Increase In College Enrollment Means Boost For Back-To-School Shopping Season


A study has found that an increase in college enrollment will give a big boost to retailers’ second-biggest shopping season.

Chain Store Age reports that the combination of back-to-school and back-to-college spending is projected to reach $83.6 billion this year, up more than 10 percent from last year’s $75.8 billion.

According to the National Retail Federation’s annual survey, college students and their families plan to spend an average of $969.88, an increase from last year’s $888.71, and total spending is expected to be $54.1 billion, up from $48.5 billion last year and surpassing 2012’s record of $53.5 billion.

The increase in spending is due, in part, to a boost in college enrollment. According to the National Center for Education Statistics, enrollment has steadily increased over the last five years and is projected to reach nearly 21 million this fall.

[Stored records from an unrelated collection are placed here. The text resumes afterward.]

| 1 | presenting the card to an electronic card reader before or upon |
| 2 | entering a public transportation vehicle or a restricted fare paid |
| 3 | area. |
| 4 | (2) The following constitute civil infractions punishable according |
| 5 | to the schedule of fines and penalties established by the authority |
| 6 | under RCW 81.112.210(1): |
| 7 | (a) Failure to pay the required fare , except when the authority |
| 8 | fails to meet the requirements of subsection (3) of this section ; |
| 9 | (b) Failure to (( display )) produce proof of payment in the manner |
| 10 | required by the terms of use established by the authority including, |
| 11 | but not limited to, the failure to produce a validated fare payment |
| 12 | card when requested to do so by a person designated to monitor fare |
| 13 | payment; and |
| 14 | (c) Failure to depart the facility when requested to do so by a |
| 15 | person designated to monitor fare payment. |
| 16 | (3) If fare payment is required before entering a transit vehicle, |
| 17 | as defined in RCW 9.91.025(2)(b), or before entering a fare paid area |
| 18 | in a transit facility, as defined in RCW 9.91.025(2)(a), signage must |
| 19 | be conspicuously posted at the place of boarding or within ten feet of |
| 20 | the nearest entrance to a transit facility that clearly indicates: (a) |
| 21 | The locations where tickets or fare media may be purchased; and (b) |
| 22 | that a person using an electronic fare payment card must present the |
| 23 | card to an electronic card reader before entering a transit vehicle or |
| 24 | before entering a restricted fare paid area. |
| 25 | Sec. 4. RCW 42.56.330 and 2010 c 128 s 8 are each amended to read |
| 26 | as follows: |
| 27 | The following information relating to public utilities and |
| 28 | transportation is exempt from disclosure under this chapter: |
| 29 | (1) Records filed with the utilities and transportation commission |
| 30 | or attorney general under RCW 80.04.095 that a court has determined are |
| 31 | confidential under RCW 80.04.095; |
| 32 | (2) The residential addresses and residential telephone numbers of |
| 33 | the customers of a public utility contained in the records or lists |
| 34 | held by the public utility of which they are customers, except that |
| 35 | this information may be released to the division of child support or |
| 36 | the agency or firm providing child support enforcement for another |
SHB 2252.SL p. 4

As for what college students plan to spend their money on, $12.8 billion will be on electronics (purchased by 51 percent), with 61 percent planning to purchase a laptop, 28 percent a tablet, 26 percent an electronic accessory, 24 percent a calculator and 21 percent a smartphone/cellphone. One in four plan to purchase electronic accessories such as a mouse, flash drive or charger.

College consumers also plan to spend $8 billion on clothing, $7.5 billion on snacks and other food items, $5.9 billion on dorm/apartment furnishings, $4.5 billion on shoes, and $4.5 billion on personal care items. When parents are doing the shopping, the majority (57 percent) are going to department stores, while discount stores (54 percent) are a close second.

And back-to-school shopping is expected to start early this year. For college shoppers, 32 percent will start two months before school, up from 26 percent last year. And only 21 percent will leave shopping until the last week or two before school starts, down from 25 percent last year. Of those shopping early, 64 percent are trying to spread out their budgets, 41 percent don’t want to miss sales and 37 percent want to avoid crowds.